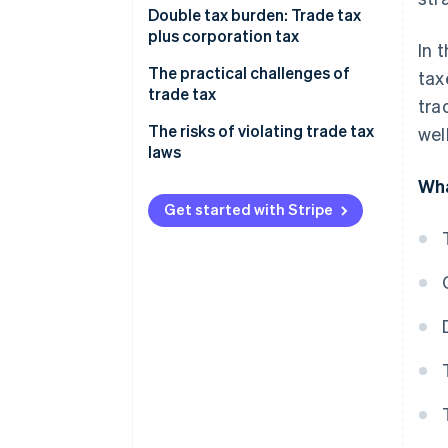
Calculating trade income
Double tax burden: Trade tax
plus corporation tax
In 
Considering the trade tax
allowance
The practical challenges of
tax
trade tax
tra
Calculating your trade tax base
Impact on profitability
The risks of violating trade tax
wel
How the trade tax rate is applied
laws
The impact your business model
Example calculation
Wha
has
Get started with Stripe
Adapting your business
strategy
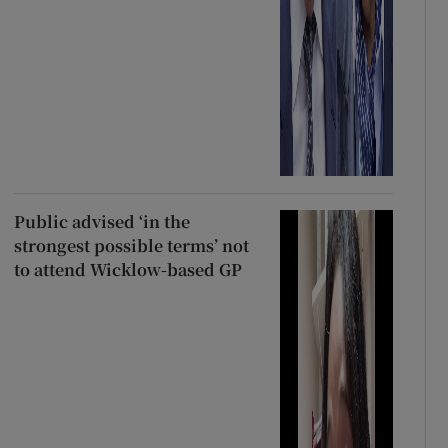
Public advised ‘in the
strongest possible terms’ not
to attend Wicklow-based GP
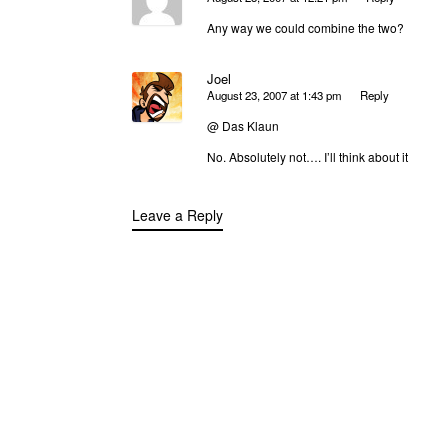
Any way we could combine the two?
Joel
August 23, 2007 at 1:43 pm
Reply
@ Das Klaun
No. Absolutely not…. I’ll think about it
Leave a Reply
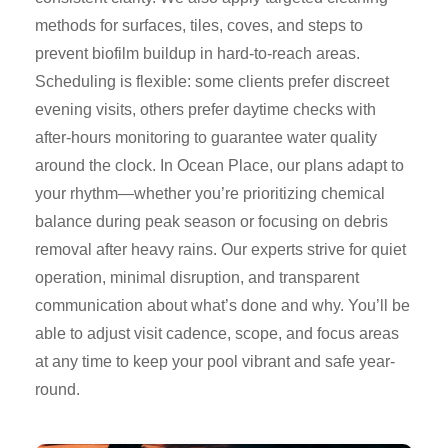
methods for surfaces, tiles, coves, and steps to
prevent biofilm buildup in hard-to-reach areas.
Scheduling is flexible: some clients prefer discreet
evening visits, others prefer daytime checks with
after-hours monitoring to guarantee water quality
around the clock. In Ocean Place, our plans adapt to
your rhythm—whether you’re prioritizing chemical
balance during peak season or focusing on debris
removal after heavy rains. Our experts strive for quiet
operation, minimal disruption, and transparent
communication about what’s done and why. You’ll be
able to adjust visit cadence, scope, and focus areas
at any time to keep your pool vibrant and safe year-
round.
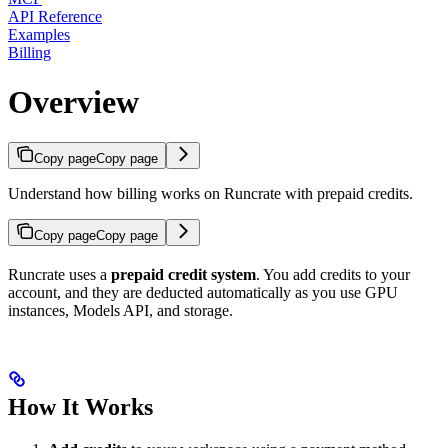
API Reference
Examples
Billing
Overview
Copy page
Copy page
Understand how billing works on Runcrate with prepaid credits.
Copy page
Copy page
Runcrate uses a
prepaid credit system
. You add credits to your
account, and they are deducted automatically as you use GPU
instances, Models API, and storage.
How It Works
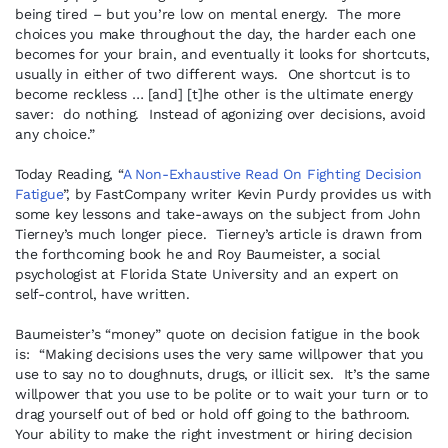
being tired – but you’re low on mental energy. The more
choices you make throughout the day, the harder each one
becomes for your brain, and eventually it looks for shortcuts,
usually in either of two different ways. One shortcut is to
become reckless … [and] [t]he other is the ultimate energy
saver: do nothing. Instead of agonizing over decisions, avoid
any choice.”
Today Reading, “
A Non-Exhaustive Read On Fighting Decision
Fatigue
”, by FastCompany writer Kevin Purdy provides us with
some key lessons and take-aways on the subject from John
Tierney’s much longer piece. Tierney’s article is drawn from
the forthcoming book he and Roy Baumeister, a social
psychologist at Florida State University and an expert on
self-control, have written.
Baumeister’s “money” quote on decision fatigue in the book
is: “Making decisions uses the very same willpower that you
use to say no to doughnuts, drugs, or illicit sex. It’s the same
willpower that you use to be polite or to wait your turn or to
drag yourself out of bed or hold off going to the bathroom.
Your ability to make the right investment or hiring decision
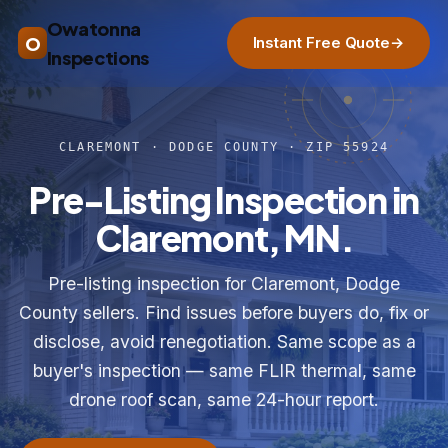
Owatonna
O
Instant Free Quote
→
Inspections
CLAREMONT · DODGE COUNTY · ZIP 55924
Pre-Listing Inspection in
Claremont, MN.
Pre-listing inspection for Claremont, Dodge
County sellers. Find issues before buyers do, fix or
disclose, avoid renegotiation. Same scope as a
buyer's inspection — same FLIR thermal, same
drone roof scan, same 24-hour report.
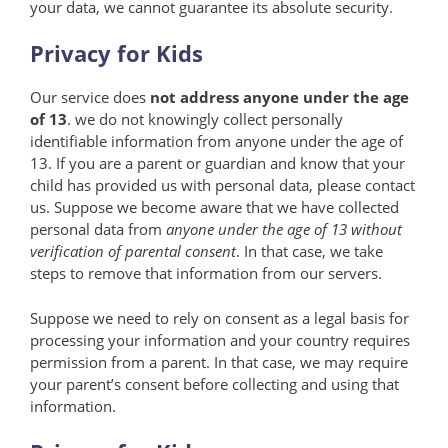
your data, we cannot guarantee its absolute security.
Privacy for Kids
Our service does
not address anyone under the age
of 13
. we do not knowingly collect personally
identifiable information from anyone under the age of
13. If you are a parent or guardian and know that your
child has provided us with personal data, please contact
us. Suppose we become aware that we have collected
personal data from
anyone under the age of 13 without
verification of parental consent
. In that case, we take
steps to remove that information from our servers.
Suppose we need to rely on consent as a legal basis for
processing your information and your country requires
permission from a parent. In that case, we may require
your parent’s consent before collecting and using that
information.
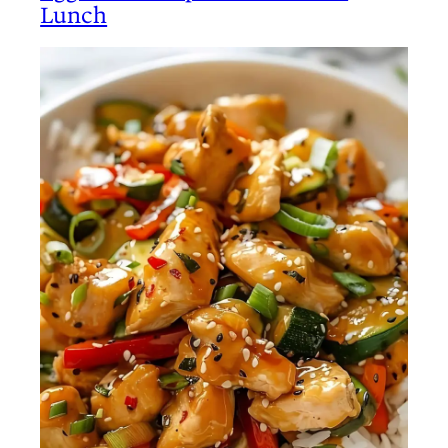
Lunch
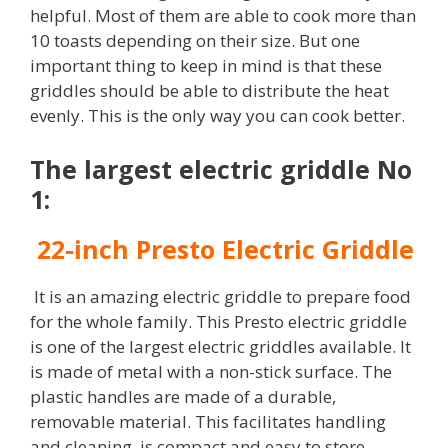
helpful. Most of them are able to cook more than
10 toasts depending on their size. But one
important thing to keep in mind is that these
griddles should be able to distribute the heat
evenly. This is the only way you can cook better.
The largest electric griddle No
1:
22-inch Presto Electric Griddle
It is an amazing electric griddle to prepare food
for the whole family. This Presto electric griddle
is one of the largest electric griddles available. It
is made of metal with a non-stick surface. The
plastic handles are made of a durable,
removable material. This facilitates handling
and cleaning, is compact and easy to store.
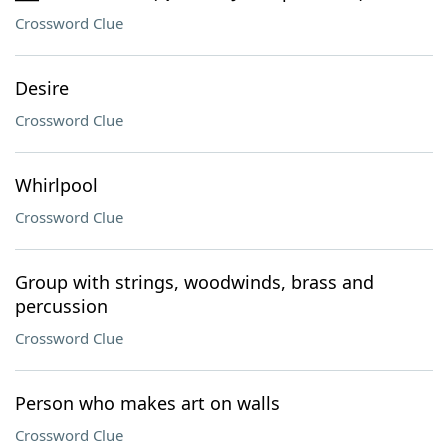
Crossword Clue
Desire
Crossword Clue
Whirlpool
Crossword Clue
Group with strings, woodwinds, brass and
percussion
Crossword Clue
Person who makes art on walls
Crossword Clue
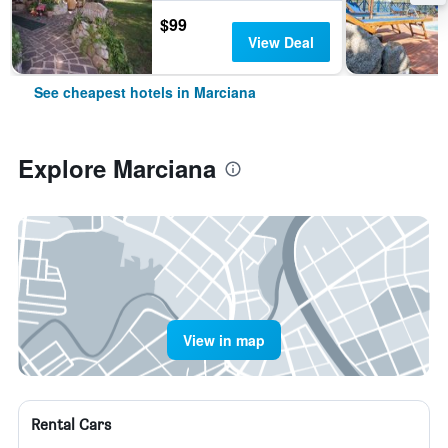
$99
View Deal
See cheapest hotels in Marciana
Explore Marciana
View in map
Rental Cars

==

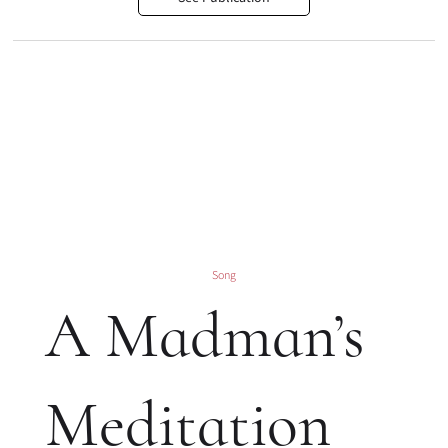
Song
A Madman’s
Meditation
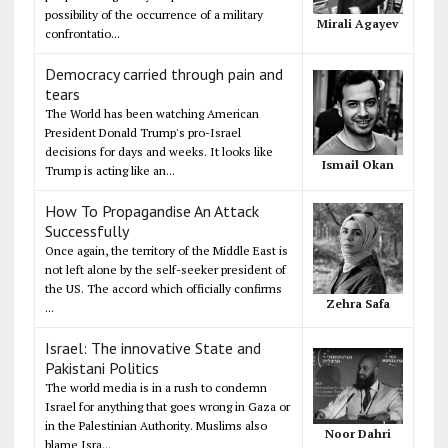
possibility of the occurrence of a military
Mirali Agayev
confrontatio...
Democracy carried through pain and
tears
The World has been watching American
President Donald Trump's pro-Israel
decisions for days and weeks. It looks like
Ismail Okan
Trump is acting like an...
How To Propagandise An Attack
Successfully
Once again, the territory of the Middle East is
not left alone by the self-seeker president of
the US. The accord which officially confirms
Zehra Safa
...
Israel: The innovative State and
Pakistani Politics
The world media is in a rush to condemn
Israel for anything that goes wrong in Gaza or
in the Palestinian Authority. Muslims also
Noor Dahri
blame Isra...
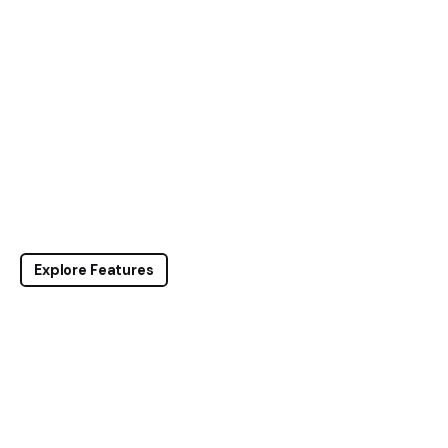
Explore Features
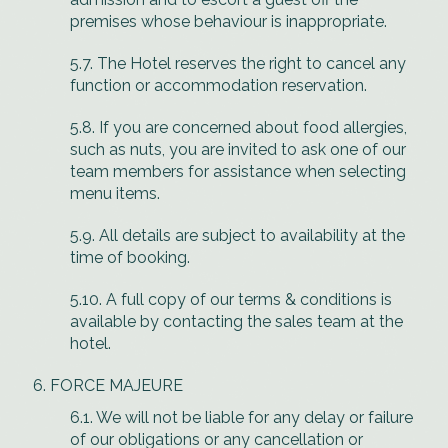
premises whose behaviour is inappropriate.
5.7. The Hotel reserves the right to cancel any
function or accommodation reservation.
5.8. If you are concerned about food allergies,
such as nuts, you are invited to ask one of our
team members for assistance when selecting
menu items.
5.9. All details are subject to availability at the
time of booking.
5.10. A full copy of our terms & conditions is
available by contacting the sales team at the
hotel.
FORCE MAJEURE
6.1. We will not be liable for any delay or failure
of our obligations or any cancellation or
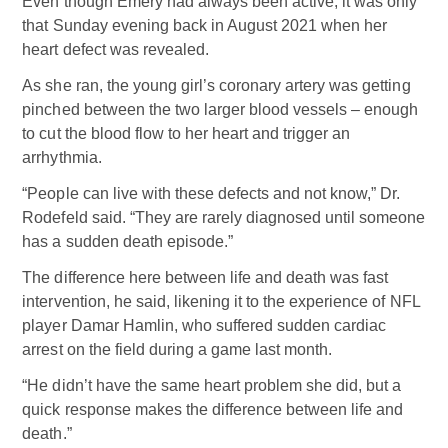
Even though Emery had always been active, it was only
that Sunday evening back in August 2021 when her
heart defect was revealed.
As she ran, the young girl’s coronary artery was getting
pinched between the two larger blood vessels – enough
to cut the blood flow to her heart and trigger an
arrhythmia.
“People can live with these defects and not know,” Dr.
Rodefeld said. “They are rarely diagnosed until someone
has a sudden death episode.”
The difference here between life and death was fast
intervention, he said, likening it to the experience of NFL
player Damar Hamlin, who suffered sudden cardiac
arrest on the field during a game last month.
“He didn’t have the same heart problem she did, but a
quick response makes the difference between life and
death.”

Aim of the task -
Working from the records above, set down word for word everything from the line containing "Instant Free Quote" down to the line containing "processing your information", ends included, minus the pictures.

Written reply -
Instant Free Quote
→
Inspections
CLAREMONT · DODGE COUNTY · ZIP 55924
Pre-Listing Inspection in
Claremont, MN.
Pre-listing inspection for Claremont, Dodge
County sellers. Find issues before buyers do, fix or
disclose, avoid renegotiation. Same scope as a
buyer's inspection — same FLIR thermal, same
drone roof scan, same 24-hour report.
your data, we cannot guarantee its absolute security.
Privacy for Kids
Our service does
not address anyone under the age
of 13
. we do not knowingly collect personally
identifiable information from anyone under the age of
13. If you are a parent or guardian and know that your
child has provided us with personal data, please contact
us. Suppose we become aware that we have collected
personal data from
anyone under the age of 13 without
verification of parental consent
. In that case, we take
steps to remove that information from our servers.
Suppose we need to rely on consent as a legal basis for
processing your information and your country requires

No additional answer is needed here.